The European aspect of the music business globalization led in recent years to the release of more and more Scandinavian albums by Portuguese labels, mainly Clean Feed but also Creative Sources, and to the focus of a Polish label, Multikulti, on Spanish and Catalan musicians, among them sax player Albert Cirera, and ensemble Memoria Uno led by trumpeter Iván González. The Barcelona-based trio Phicus, featuring electric guitarist Ferran Fages, double bass player Àlex Reviriego and drummer-percussionist Vasco Trilla, is another group that enjoys this phenomena.
Phicus does not attempt to be a power trio. Phicus declares that it speculates with silence and noise, attempting to rearrange the timbral spectrum of the electric guitar, double bass and the drum set and «scrap the tradition to explore their very own harmonic universe forged of the energy of a blazing forest into flame». Phicus is also a democratic trio with no leader and polished its interplay through intense rehearsal schedule before recording its debut album, «Plom», on November 2016 . It grew out from a close work of Fages and Reviriego together, but Reviriego and Trilla have collaborated too in another group, the local Völga quartet.

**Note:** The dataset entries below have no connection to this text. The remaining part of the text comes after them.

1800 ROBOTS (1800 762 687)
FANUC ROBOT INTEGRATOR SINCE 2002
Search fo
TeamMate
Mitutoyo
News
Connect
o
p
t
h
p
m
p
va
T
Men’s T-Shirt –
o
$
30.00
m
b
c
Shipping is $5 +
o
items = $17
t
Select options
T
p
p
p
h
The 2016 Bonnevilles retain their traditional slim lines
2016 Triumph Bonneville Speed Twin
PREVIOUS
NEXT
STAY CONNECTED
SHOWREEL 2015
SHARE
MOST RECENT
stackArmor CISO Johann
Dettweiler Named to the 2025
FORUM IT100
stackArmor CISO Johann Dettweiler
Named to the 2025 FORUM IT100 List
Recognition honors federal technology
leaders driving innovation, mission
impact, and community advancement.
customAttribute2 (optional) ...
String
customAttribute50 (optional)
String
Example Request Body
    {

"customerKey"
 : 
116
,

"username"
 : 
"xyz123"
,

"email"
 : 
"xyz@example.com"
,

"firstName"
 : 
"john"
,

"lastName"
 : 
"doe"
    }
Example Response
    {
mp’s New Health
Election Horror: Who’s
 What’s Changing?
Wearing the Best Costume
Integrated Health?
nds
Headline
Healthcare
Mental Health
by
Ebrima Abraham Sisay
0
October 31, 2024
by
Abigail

The seven free-improvised pieces, all titled after the elements Clor, Plom and Crom, are based on a close and deep listening interplay and suggest fragmented textures-tone poems that shift between loose but noisy ones to sparse and chaotic ones, sometimes even quiet and almost transparent ones. Theses pieces gravitate organically, on their own accord, towards their emotional core, but avoiding any ecstatic climaxes. The longest piece «Crom 1» realizes best Phicus sonic vision. It is meditative, minimalist soundscape that owes much to the pioneer work of the British free-improv ensemble AMM and offers a sonic unity where the metallic sounds of the electric guitar blend gently with the bowing of the double bass strings and the subtle touches of objects, skins and cymbals. Other pieces like «Plom 1» and «Plom 2» highlight the opposite side of Phicus, its fascination with the work of another sonic sculptor, Japanese guitarist Keiji Haino. These pieces focus on rippling, buzzing waves of electric noises.